«Sarebbe drammatico se qualcuno nel Pd pensasse di far partire la legislatura con Di Maio per ottenere in cambio l'elezione di un presidente della Repubblica del Pd». Il siluro lanciato ieri da Matteo Orfini fa capire che nel partito la guerra è aperta.
L'obiettivo dell'attacco di Orfini non viene nominato, ma è facile intuire che si tratti di Walter Veltroni, che domenica in un'intervista ha esortato i dem, quando sarà il momento e sotto «la regia» di Mattarella, a «dialogare» con i grillini per costituire un governo. E l'accusa, non troppo velata, è che il fondatore del Pd si mostri così aperturista perché se si formasse un esecutivo e la legislatura proseguisse fino al suo termine naturale, questo Parlamento dovrebbe eleggere il prossimo capo dello Stato: Veltroni fu in pista nel 2015, potrebbe tornarci nel 2022 sull'onda di un'intesa coi 5 Stelle, è la velenosa ipotesi orfiniana. Che dà la misura di quanto sia duro lo scontro tra l'ala della fermezza (opposizione e basta) che ha per capofila Renzi e il largo partitone trasversale della trattativa, che in nome della «responsabilità» vuol spingere il Pd verso il sostegno ad un governo purchessia. Partitone alla cui testa si è collocato Veltroni ma che vede presenti molti esponenti di prima fila, da Franceschini a Gentiloni, da Orlando al reggente Martina.

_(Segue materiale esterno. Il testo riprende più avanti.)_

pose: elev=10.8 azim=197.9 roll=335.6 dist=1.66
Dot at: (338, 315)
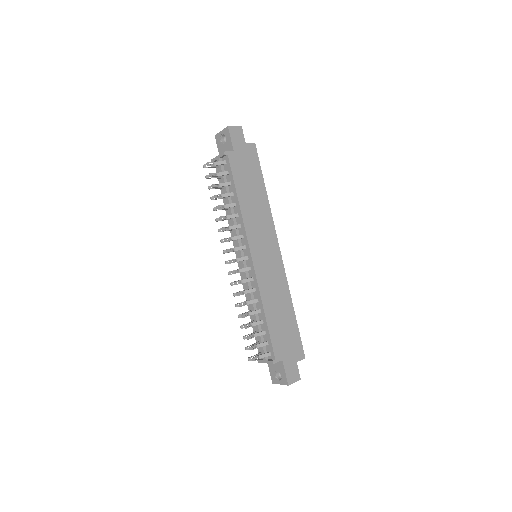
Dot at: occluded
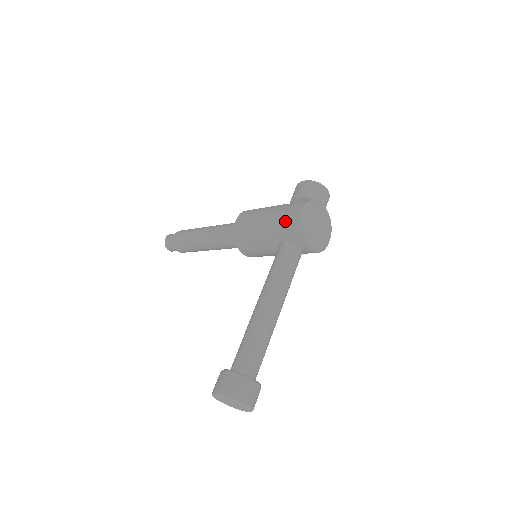
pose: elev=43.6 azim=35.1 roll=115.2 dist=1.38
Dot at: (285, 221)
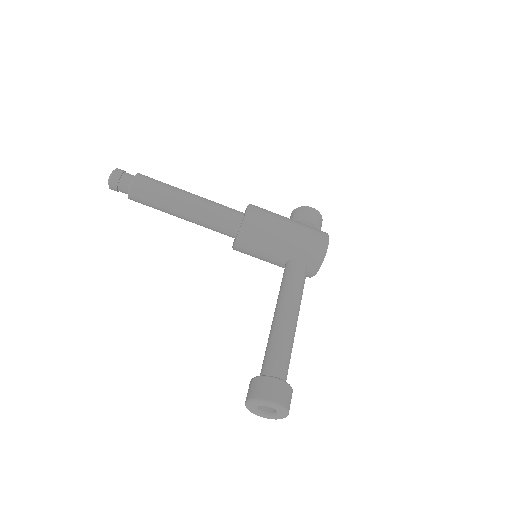
Dot at: (310, 243)
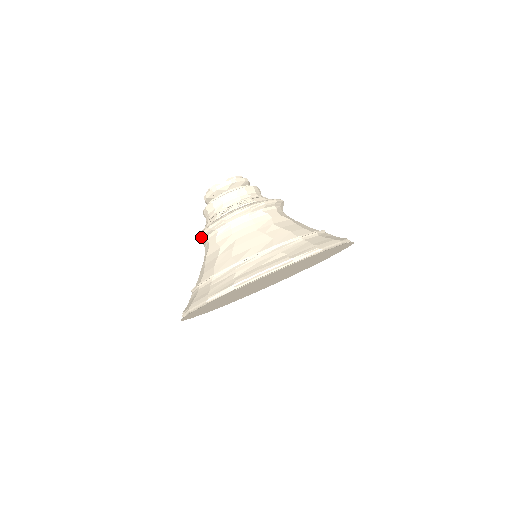
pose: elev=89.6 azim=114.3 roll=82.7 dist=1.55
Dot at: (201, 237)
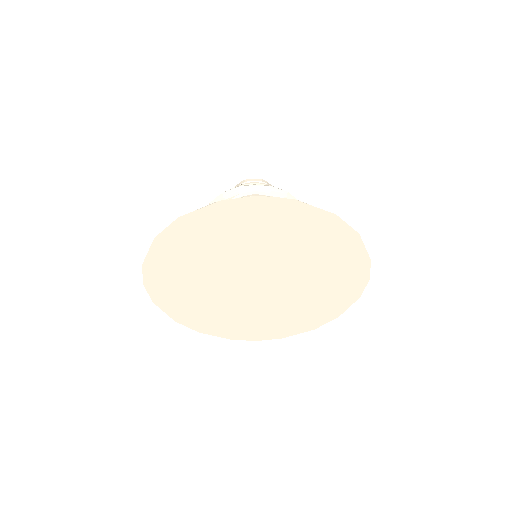
Dot at: occluded
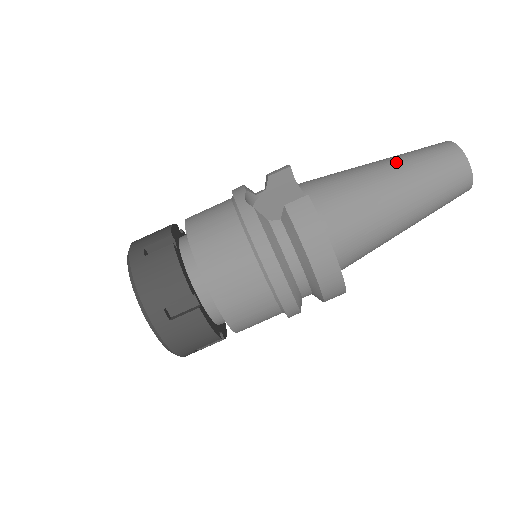
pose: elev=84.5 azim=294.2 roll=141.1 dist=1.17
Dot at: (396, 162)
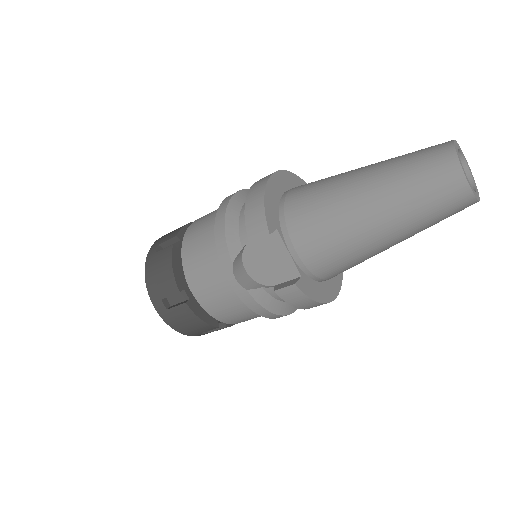
Dot at: (388, 209)
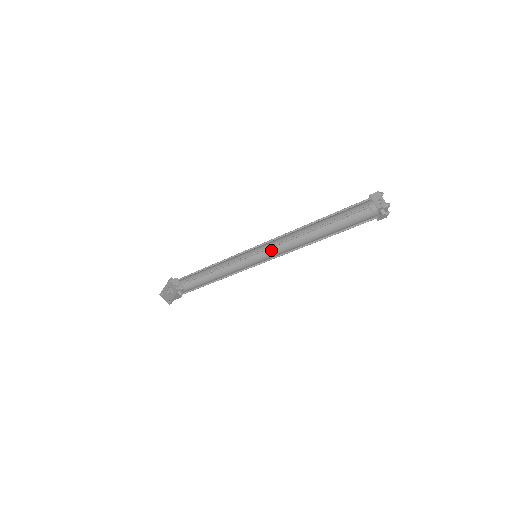
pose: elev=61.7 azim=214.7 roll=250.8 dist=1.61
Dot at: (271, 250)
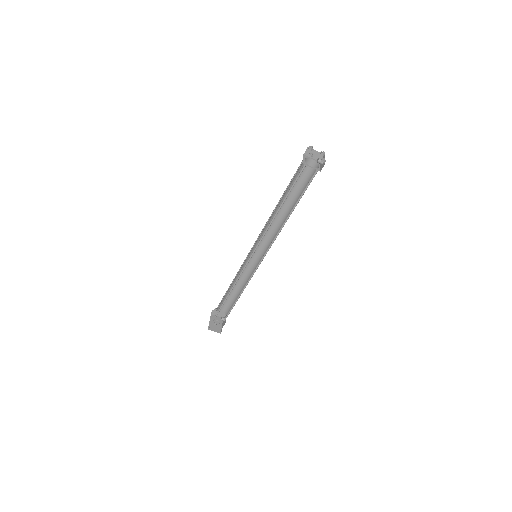
Dot at: (265, 244)
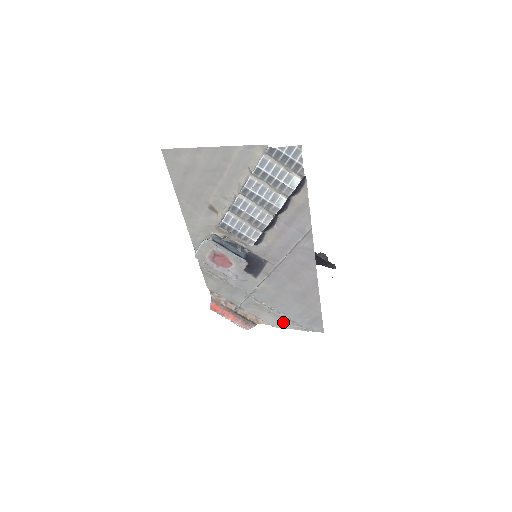
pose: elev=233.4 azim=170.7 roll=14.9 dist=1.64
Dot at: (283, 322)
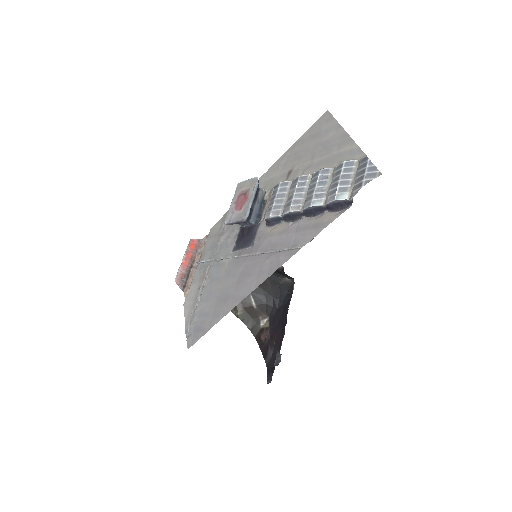
Dot at: (191, 307)
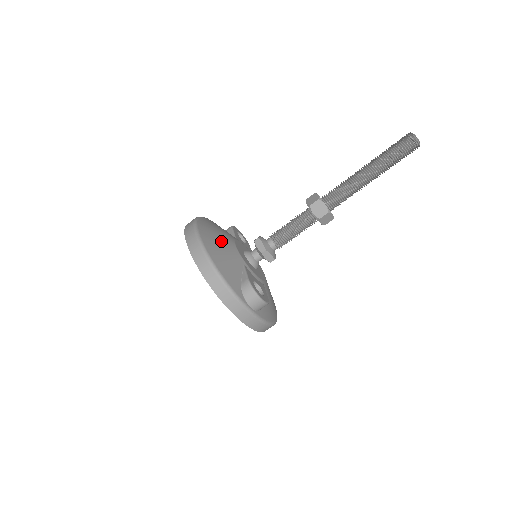
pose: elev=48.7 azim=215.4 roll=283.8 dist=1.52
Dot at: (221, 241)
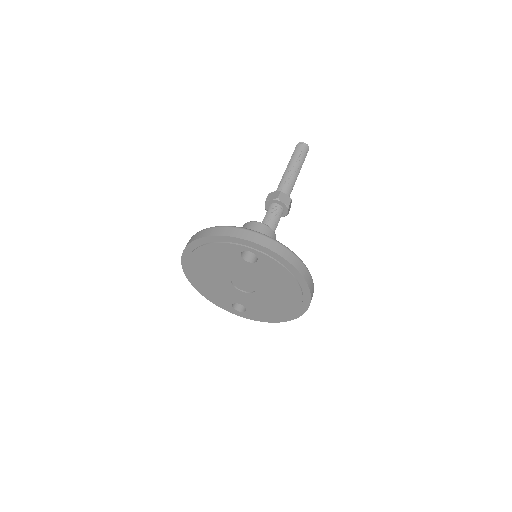
Dot at: occluded
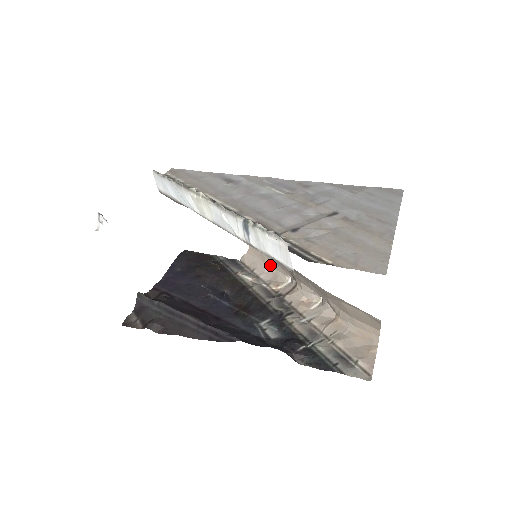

«La guerra è in corso, e finché non si capisce chi prevale, non si farà nessuna scelta», sospira un esponente dem. A cominciare dall'elezione dei capigruppo: giovedì si riuniranno le assemblee degli eletti Pd, ma il voto a scrutinio segreto si terrà solo la settimana prossima. Sulla carta, la coppia Guerini (alla Camera) e Marcucci (al Senato) andrebbe bene a tutti: entrambi di provenienza renziana, ma «unitari» quel che basta. Marcucci però è anche in ballo per la vicepresidenza del Senato, e a molti non dispiacerebbe mandarlo lì per avere un capogruppo più vicino al partito della trattativa. Tutto per aria, insomma. Matteo Renzi, atteso al suo debutto di senatore (ma ieri non era a Palazzo Madama tra le eccitate matricole), continua a tacere. Ma la durezza con cui Orfini è intervenuto ieri a respingere le frettolose aperture ad un governo purchessia rispecchia il suo pensiero: «Abbiamo votato in direzione un documento che diceva che stiamo all'opposizione. Tutto il Pd era d'accordo. Il giorno dopo alcuni hanno cominciato a chiedere un'altra cosa», attacca. Ironizzando poi su «questa brillante idea del governo di tutti», una sorta di «orgia», una trovata «strampalata». Probabilmente anche qualcun altro si è accorto che ci si era spinti troppo oltre le righe nell'offrirsi con tanta fretta per un governo al momento non alle viste, e così lo stesso Martina innesta la retromarcia: «Il Pd deve far tesoro di questo passaggio.
Bisogna prepararsi bene a un'attività di minoranza che vuole contribuire dall'opposizione», dice. E pare tramontare anche l'idea di un referendum tra gli iscritti su governo sì, governo no: visti gli umori della base, finirebbe con un «no» massiccio. Quindi i primi a non volerlo sono gli uomini della Trattativa.